▶ REQUIREMENT
Exactly as written, reproduce the lines from the beginning of the data through the line containing "53: (427, 537)"; the pictures are not reproduced.

____ SUPPLIED MATERIAL

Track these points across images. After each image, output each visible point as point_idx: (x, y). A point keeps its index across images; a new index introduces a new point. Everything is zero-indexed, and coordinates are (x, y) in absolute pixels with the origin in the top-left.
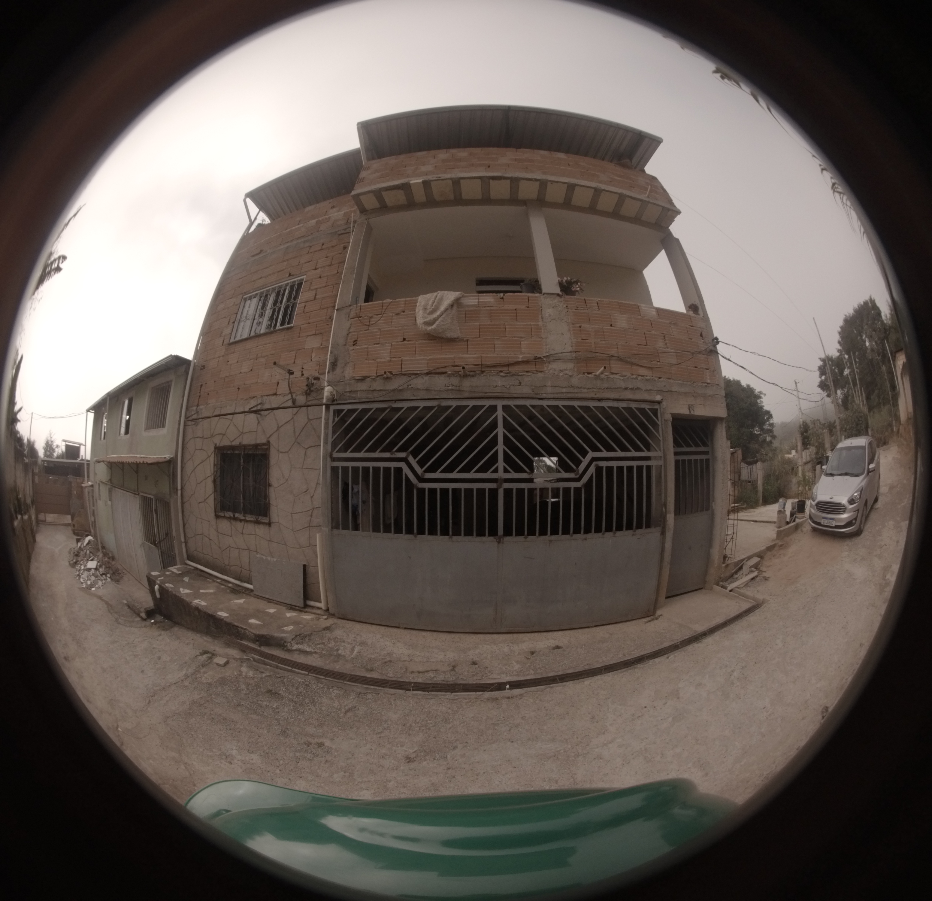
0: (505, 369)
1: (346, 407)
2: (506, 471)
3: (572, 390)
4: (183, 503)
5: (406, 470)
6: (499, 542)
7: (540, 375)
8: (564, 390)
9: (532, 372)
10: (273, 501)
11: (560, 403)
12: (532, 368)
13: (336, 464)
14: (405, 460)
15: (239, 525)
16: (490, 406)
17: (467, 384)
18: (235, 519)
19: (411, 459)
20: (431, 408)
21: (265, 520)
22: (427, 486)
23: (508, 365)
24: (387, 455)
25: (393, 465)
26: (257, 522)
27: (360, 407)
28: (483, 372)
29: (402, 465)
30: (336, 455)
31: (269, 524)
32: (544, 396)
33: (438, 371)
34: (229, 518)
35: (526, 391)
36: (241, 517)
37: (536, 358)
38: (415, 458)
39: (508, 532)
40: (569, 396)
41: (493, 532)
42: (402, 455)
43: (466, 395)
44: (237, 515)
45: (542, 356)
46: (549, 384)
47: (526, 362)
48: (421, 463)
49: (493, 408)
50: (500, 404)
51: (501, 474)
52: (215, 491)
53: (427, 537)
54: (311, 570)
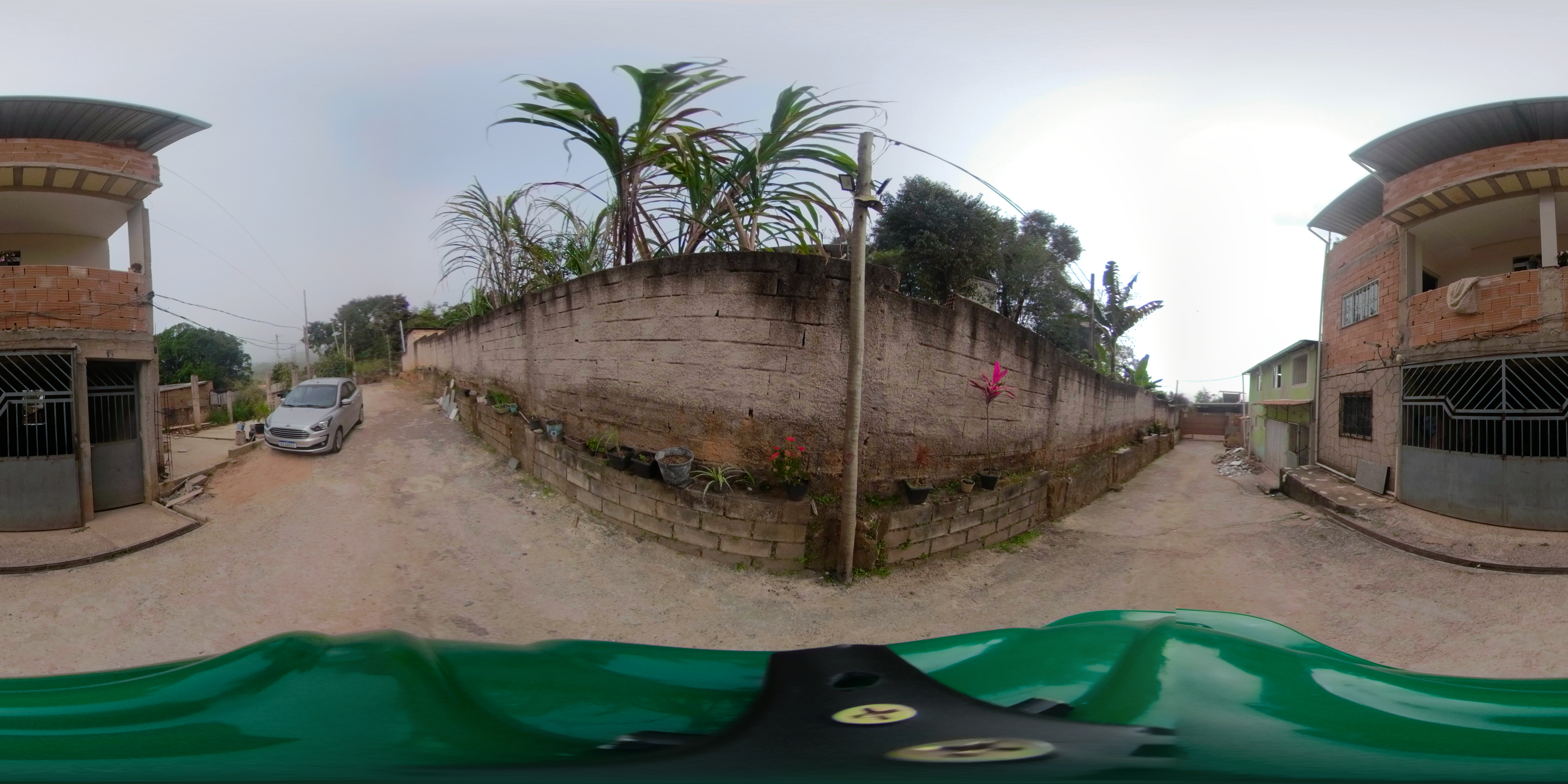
0: (1509, 332)
1: (1410, 367)
2: (1507, 408)
3: (1560, 344)
4: (1319, 428)
5: (1445, 407)
6: (1503, 459)
7: (1535, 334)
8: (1554, 345)
9: (1529, 332)
10: (1374, 427)
11: (1548, 355)
12: (1529, 329)
13: (1405, 403)
14: (1444, 400)
15: (1353, 441)
16: (1497, 361)
17: (1483, 345)
18: (1351, 437)
19: (1448, 400)
20: (1459, 365)
21: (1369, 438)
22: (1457, 418)
23: (1511, 329)
24: (1434, 397)
25: (1437, 404)
26: (1364, 440)
27: (1418, 366)
28: (1494, 336)
29: (1442, 404)
30: (1406, 398)
31: (1371, 441)
32: (1538, 350)
33: (1465, 338)
34: (1348, 437)
35: (1525, 347)
36: (1354, 436)
37: (1533, 321)
38: (1450, 399)
39: (1509, 453)
40: (1558, 348)
41: (1499, 452)
42: (1442, 397)
43: (1483, 354)
44: (1352, 435)
45: (1536, 319)
46: (1542, 340)
47: (1524, 325)
48: (1454, 403)
49: (1499, 363)
50: (1503, 359)
51: (1504, 410)
52: (1340, 420)
53: (1457, 453)
54: (1392, 471)
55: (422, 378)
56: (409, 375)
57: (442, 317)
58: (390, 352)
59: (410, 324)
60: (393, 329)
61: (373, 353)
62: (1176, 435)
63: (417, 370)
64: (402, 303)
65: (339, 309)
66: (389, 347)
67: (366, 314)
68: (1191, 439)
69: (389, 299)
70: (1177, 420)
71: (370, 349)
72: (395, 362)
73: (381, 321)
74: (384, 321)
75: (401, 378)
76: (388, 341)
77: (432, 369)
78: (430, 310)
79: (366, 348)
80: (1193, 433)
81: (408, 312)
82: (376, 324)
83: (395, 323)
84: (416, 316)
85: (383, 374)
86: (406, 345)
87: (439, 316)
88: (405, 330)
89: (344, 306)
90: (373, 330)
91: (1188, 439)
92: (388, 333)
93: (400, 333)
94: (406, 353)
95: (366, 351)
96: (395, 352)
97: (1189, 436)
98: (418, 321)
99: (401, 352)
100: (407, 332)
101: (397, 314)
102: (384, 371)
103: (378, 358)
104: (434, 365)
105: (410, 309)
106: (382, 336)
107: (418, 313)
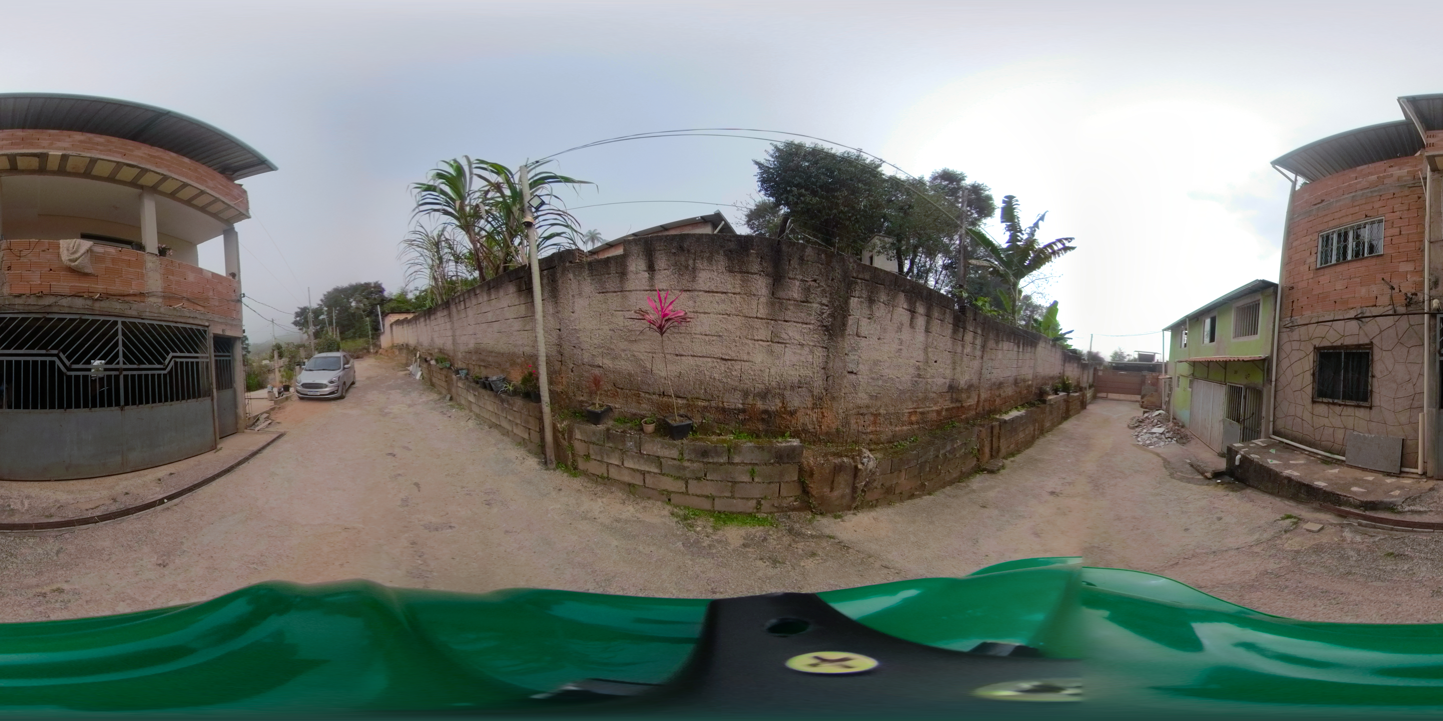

________

▶ ANSWER BELOW
Track these points across images. After each image, output each visible point as point_idx: (x, y). A point keeps its index across images; a new index introduces a new point. Everything is zero-indexed, and coordinates are (x, y) in absolute pixels with the origin in the top-left.
0: (505, 369)
1: (346, 407)
2: (506, 471)
3: (572, 390)
4: (183, 503)
5: (406, 470)
6: (499, 542)
7: (540, 375)
8: (564, 390)
9: (532, 372)
10: (273, 501)
11: (560, 403)
12: (532, 368)
13: (336, 464)
14: (405, 460)
15: (239, 525)
16: (490, 406)
17: (467, 384)
18: (235, 519)
19: (411, 459)
20: (431, 408)
21: (265, 520)
22: (427, 486)
23: (508, 365)
24: (387, 455)
25: (393, 465)
26: (257, 522)
27: (360, 407)
28: (483, 372)
29: (402, 465)
30: (336, 455)
31: (269, 524)
32: (544, 396)
33: (438, 371)
34: (229, 518)
35: (526, 391)
36: (241, 517)
37: (536, 358)
38: (415, 458)
39: (508, 532)
40: (569, 396)
41: (493, 532)
42: (402, 455)
43: (466, 395)
44: (237, 515)
45: (542, 356)
46: (549, 384)
47: (526, 362)
48: (421, 463)
49: (493, 408)
50: (500, 404)
51: (501, 474)
52: (215, 491)
53: (427, 537)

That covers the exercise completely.